South Korea's 'Framework Act on the Development of Artificial Intelligence and Establishment of Trust' (AI Basic Act), passed by the National Assembly in January 2025, took effect on January 22, 2026. As the world's second comprehensive AI regulatory framework after the EU AI Act, it introduces specific obligations for high-impact AI and generative AI operators. A grace period of at least one year applies before administrative fines are imposed, but legal obligations are effective from the enforcement date.
Background: Why the AI Basic Act
The AI Basic Act pursues two parallel objectives: fostering AI industry growth and protecting citizens' fundamental rights. Previously, AI was indirectly regulated through existing laws such as the Personal Information Protection Act and E-commerce Act. The dedicated AI framework was created to address the rapid proliferation of AI technology. The Ministry of Science and ICT (MSIT) serves as the supervising authority and is currently finalizing the detailed enforcement decrees.
Key Provisions: High-Impact AI and Generative AI Obligations
High-impact AI is defined as 'AI systems that significantly affect human life, physical safety, or fundamental rights, or that pose risks of doing so.' Covered sectors include healthcare, energy, transportation, hiring, biometric analysis, and government decision-making.
- Fundamental rights impact assessment: High-impact AI operators must conduct impact assessments before launching services
- Risk management framework: Operators must establish risk management plans spanning the system's lifecycle and report outcomes to MSIT
- Transparency requirements: AI-generated audio, images, or video that are difficult to distinguish from human-created content must be clearly labeled
- Prior notification: Users must be informed in advance when a product or service utilizes AI
Foreign companies must designate a domestic representative if they meet any of these thresholds: annual revenue exceeding 1 trillion KRW (~$681M), domestic AI service revenue exceeding 10 billion KRW, or an average of 1 million daily Korean users over the preceding three months. Violations carry administrative fines of up to 30 million KRW (per Cooley's legal analysis).

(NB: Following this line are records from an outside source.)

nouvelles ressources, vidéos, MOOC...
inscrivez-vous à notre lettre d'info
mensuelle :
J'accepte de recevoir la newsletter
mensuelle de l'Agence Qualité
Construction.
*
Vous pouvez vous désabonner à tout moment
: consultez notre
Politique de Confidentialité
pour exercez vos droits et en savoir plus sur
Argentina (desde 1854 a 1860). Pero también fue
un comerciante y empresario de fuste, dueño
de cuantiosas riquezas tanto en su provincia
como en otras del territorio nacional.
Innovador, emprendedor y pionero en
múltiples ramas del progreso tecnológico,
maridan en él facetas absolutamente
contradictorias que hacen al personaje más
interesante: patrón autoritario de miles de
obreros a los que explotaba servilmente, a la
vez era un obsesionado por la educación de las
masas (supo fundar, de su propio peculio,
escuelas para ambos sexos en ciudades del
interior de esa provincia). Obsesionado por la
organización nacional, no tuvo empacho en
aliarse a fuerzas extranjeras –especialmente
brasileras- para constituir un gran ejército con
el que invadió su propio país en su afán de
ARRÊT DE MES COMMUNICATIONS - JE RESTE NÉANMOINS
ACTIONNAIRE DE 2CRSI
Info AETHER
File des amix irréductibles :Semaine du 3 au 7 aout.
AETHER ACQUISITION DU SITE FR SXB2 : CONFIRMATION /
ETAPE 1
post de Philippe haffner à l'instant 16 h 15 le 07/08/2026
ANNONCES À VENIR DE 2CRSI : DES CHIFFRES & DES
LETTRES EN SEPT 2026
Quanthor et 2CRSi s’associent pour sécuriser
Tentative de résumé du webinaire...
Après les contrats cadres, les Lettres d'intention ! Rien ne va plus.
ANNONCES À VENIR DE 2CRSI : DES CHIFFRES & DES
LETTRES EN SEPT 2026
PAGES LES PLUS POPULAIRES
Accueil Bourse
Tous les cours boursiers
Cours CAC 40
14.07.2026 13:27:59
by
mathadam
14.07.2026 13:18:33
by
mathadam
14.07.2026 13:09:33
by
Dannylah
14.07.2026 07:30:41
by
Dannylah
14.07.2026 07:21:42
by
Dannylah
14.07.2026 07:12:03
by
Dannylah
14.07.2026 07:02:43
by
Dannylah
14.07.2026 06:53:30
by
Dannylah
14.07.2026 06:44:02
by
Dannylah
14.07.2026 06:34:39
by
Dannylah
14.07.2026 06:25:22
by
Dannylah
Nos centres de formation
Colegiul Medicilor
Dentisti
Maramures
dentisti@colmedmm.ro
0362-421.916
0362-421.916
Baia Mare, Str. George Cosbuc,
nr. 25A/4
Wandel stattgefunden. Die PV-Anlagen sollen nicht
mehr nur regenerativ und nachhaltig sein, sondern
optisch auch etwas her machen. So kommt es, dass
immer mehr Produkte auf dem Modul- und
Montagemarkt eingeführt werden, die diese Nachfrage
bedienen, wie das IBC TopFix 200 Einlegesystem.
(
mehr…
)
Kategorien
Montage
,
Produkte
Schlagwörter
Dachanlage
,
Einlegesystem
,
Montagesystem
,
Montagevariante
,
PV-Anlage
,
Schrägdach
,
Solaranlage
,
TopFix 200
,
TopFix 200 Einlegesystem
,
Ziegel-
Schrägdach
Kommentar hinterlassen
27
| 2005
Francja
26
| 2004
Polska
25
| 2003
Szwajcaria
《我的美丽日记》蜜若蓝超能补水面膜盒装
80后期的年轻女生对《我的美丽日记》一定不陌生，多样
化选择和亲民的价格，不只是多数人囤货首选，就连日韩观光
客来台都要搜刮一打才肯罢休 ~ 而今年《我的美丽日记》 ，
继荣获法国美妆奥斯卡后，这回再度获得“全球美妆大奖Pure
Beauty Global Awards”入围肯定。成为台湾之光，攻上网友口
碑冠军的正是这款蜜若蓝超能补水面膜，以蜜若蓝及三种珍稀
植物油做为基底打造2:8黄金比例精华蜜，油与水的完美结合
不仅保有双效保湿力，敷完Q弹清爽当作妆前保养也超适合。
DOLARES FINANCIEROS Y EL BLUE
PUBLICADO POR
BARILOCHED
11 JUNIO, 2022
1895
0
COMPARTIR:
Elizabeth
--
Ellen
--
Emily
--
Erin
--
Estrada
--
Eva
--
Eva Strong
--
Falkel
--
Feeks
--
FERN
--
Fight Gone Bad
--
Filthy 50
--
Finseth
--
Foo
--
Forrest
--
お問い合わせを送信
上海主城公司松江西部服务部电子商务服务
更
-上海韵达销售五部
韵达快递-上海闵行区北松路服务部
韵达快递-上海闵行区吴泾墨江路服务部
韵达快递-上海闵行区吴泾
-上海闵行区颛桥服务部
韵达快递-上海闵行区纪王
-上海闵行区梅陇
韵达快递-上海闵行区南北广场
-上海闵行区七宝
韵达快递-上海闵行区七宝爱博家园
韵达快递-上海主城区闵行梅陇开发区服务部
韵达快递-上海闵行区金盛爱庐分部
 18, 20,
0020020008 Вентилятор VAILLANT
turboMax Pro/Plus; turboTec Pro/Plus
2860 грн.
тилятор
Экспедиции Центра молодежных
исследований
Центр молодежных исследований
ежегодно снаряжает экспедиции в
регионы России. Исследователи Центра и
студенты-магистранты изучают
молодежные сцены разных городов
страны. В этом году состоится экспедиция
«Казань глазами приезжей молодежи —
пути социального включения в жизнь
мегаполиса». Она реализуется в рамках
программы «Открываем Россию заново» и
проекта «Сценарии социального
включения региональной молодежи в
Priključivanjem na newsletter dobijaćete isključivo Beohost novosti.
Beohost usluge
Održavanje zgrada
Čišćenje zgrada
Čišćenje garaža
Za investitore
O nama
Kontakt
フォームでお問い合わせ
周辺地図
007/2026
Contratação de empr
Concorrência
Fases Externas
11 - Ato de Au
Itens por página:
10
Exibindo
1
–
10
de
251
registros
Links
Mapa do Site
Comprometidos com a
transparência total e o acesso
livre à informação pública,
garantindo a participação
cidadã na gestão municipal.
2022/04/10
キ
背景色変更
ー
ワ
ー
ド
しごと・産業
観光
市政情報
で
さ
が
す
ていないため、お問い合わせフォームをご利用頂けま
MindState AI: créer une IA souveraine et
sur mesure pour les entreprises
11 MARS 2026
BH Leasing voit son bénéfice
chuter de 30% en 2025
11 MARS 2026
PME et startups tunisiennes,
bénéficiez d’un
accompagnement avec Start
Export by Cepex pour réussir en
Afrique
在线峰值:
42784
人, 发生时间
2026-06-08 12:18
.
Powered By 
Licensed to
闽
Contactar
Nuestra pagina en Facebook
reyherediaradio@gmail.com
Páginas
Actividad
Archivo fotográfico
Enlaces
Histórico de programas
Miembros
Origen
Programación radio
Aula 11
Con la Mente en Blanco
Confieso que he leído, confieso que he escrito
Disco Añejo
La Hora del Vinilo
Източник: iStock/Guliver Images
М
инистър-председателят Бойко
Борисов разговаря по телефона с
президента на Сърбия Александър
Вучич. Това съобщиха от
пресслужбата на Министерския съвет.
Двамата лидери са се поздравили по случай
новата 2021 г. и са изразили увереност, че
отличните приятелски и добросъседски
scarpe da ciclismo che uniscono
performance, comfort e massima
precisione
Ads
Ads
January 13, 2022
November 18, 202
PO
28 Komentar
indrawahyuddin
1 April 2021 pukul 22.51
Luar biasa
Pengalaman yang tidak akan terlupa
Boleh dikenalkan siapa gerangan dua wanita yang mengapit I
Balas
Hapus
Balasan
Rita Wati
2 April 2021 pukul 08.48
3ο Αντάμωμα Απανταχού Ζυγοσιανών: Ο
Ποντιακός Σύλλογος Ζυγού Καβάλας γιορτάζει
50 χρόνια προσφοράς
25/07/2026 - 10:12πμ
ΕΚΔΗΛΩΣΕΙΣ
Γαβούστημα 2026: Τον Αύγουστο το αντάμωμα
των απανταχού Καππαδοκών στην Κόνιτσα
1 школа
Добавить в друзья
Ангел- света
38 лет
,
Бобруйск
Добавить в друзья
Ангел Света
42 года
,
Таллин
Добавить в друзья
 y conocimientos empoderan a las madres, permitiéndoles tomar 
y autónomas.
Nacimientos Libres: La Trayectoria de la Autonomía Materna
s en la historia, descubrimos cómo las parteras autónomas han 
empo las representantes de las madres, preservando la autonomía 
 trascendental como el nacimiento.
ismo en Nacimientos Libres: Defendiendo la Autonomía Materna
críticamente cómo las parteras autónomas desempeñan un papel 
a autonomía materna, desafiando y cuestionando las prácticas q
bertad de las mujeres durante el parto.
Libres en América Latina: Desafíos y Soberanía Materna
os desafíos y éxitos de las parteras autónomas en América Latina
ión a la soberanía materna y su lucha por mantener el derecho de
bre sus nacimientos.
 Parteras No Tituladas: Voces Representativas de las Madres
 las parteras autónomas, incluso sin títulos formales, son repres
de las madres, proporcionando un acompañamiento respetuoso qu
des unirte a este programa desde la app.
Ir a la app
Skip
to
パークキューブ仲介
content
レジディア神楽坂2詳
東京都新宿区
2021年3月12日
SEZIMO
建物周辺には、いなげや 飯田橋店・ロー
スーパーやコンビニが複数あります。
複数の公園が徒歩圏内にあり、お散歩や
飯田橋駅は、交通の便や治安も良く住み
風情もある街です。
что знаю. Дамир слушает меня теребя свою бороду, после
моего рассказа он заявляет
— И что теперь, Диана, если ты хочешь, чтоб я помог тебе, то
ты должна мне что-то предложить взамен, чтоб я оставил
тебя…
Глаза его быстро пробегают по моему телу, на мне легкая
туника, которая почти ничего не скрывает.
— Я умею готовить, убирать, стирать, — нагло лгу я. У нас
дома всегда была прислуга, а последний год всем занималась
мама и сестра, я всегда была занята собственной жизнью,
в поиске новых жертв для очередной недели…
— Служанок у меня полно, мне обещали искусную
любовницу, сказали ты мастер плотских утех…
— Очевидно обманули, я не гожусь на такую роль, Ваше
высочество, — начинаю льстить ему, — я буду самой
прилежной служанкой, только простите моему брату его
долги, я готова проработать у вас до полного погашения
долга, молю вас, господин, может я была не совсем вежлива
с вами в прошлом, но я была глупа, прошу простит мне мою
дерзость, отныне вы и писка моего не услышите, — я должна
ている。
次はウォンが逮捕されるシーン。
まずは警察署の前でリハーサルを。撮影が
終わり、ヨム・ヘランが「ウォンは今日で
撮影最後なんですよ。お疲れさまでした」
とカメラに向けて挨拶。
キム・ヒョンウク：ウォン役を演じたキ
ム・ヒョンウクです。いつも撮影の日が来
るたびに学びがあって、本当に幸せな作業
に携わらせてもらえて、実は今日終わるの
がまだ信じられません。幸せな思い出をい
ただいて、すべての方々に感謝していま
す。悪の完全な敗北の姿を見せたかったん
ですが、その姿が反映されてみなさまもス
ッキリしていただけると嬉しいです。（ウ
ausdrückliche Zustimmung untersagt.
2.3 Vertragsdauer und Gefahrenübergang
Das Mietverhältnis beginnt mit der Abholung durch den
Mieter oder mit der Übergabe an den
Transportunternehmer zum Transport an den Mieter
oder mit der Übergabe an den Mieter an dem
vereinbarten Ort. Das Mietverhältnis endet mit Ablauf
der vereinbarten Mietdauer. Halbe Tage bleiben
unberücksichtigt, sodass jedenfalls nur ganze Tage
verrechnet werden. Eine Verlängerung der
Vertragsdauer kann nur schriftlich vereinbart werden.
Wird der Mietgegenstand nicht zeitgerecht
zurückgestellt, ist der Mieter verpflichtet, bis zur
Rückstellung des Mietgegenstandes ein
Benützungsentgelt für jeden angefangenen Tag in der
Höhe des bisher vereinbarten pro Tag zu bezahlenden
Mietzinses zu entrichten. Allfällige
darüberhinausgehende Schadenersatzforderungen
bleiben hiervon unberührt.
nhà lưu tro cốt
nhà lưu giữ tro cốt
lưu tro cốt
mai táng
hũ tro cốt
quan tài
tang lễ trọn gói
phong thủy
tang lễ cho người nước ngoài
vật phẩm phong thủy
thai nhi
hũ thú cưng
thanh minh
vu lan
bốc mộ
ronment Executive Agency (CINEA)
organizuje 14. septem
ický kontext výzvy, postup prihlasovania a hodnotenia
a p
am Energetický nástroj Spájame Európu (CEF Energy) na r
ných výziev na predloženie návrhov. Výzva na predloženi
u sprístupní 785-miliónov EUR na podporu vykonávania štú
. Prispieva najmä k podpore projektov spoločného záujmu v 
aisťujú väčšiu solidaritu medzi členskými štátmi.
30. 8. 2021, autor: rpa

Implications for Voice AI Companies
Voice AI services may not directly fall under the high-impact AI classification, but when deployed in healthcare guidance, financial advisory, or recruitment screening, they are likely to be classified as high-impact AI. Voice synthesis and conversational AI, in particular, are subject to generative AI transparency obligations.
The grace period is a grace period for penalties, not for obligations. All legal duties are effective as of January 22, 2026. While fines may not be immediately imposed, preparation for the regulatory framework should begin now.
What's Next: Enforcement Decrees and Corporate Roadmap
MSIT is finalizing the detailed enforcement decrees and supporting corporate compliance through its integrated support center. Companies should prioritize three actions: assess whether their AI services qualify as high-impact AI, build labeling and notification systems for generative AI outputs, and design an internal process for fundamental rights impact assessments.